With the new make-up of the NLRB resulting in three Republicans sitting on the Board there is no doubt in my mind that the Specialty Healthcare standard in determining appropriate bargaining units will be one of the first of the “new standards” to disappear.
For those of us who have practiced before the NLRB for many years, the ruling in this case made absolutely no sense given the history of unit determination policy under the Act. This is especially so in healthcare settings where Congress dictated that there should not be a proliferation of bargaining units.

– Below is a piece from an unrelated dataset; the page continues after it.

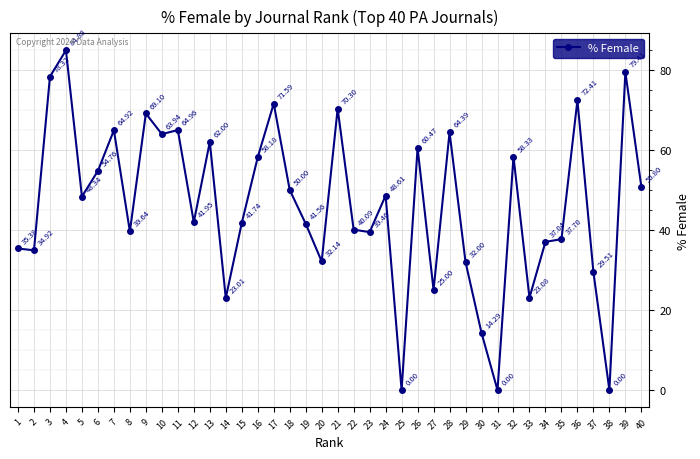

What is the difference between the maximum and minimum values?

84.9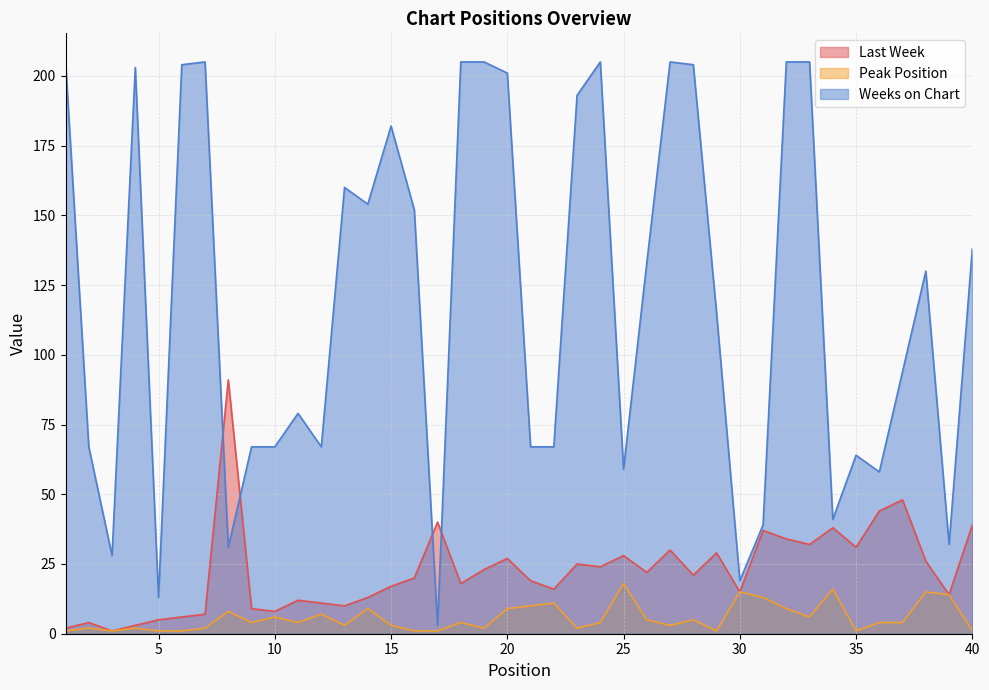

How many lines are shown in the chart?

3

Indeed, the NLRB has gone to extremes in the application of Specialty Healthcare, as noted in the 2016 decision of Exemplar, Inc., Case 20-RC-149999, in which the NLRB approved the Union’s desire to include janitors at 2 separate sites, in the same bargaining unit, despite the fact there was no evidence of functional integration or employee interchange between the facilities, contrary to long-standing multi-facility analysis. Again, such an approach simply undermines a long history regarding the application of the law in this area, for no legitimate reason. The only reason that this doctrine is in existence is that it made organizing easier for labor organizations. But making organizing easier for Unions is not the purpose and policy behind the NLRA. It is about employee free choice and what employees desire in the workplace, not what Unions desire.
So, I am extremely hopeful that this doctrine will soon disappear as it has done nothing to enhance the labor environment.